Marseille, de 1973 à aujourd’hui, une histoire locale du racisme

29 août 2020brève, Radio

Union Urbaine est une association montpelliéraine des cultures urbaines qui produit des documentaires (sur le futsal entre autres), des reportages, des vidéos, qui anime des entretiens et des ateliers de formation. Elle a organisé en juillet dernier une rencontre – discussion autour de Marseille 73 avec Kevin Vacher, un jeune trentenaire sociologue, membre de collectifs militants dans les quartiers populaires de Marseille, et moi, la romancière septuagénaire. Deux heures et demie de discussion dont Union Urbaine a sorti sept podcasts de dix à vingt minutes chacun.

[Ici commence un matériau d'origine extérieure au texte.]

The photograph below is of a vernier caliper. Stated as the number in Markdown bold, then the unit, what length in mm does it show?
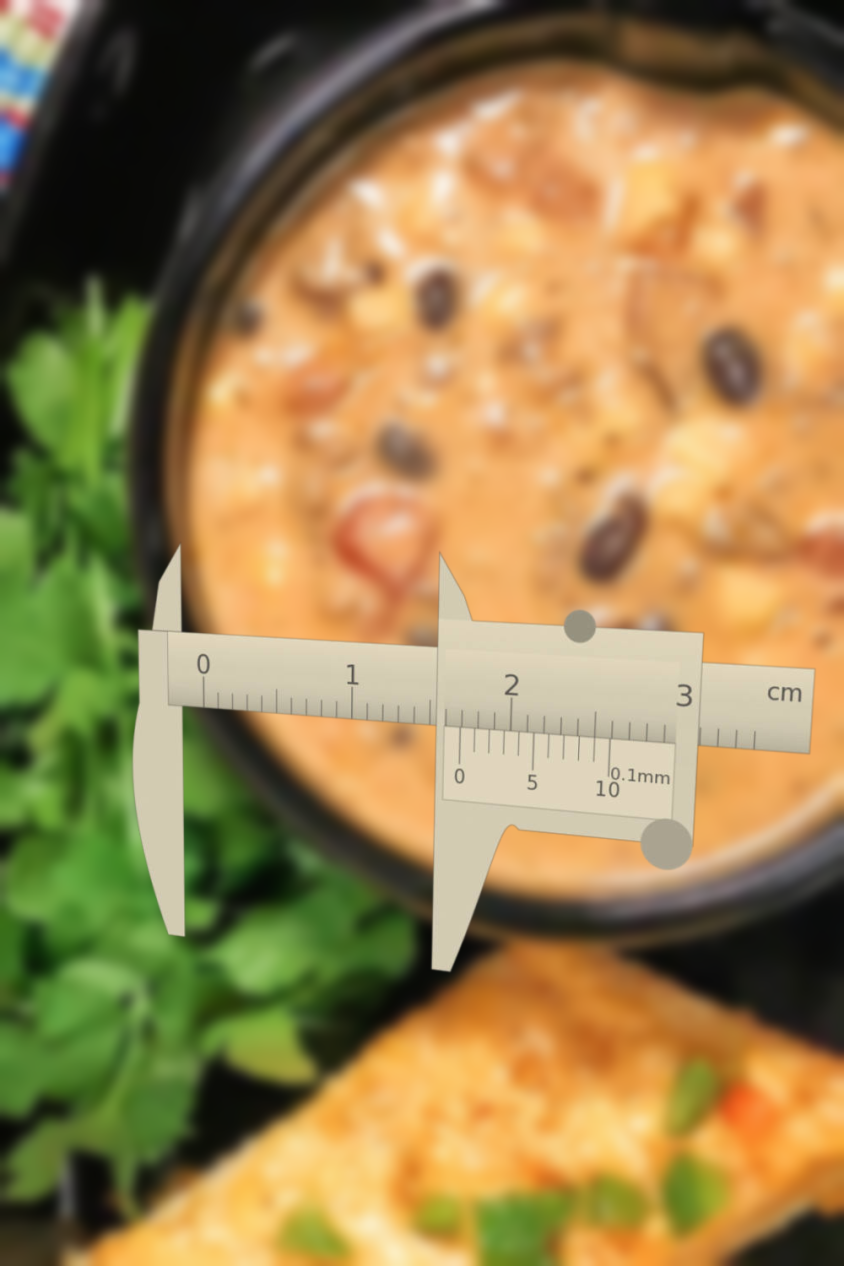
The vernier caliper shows **16.9** mm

J’ai beaucoup aimé cette rencontre, dont je choisis de sortir un thème central. Celui du rapport entre nos deux générations. La mienne s’ancre dans la guerre d’Algérie, la défaite du colonialisme français comme un moment phare du vaste mouvement de libération des peuples des années 60. Une génération qui, après bien des combats, et bien des succès, a finalement été défaite dans les années 80, avec le triomphe de Reagan et le trompe l’œil mitterrandien. Et elle n’a pas su transmettre son héritage dit Kevin Vacher : sa génération à lui n’a ni événement fondateur ni patrimoine sur lesquels s’appuyer, et cherche à tâtons. Mais peut-on transmettre quand on perd ? Peut-on transmettre quand aucun courant politique stable ne prend en charge l’héritage ?

Au cours de la discussion, nous notons à quel point la situation est différente pour l’extrême droite française. La vieille extrême droite antisémite est mise en veilleuse. Celle qui nait de la guerre d’Algérie s’ancre sur la négation de la défaite, la haine de l’ennemi arabe, l’héritage de l’OAS, et la culture de la masse des Pieds Noirs déracinés de retour d’Algérie. Le Front National est créé en 1972 sur ce patrimoine, il le fait suffisamment prospérer depuis pour parvenir à le transmettre d’une génération à l’autre.

Ce thème n’est bien sûr pas le seul que nous ayons abordé. Mais c’est celui que j’ai choisi de retenir pour présenter ce débat, parce qu’il dit fort ce qu’est Marseille 73, un récit pour faire le lien, par delà les défaites, avec les tâtonnements et les espoirs d’aujourd’hui.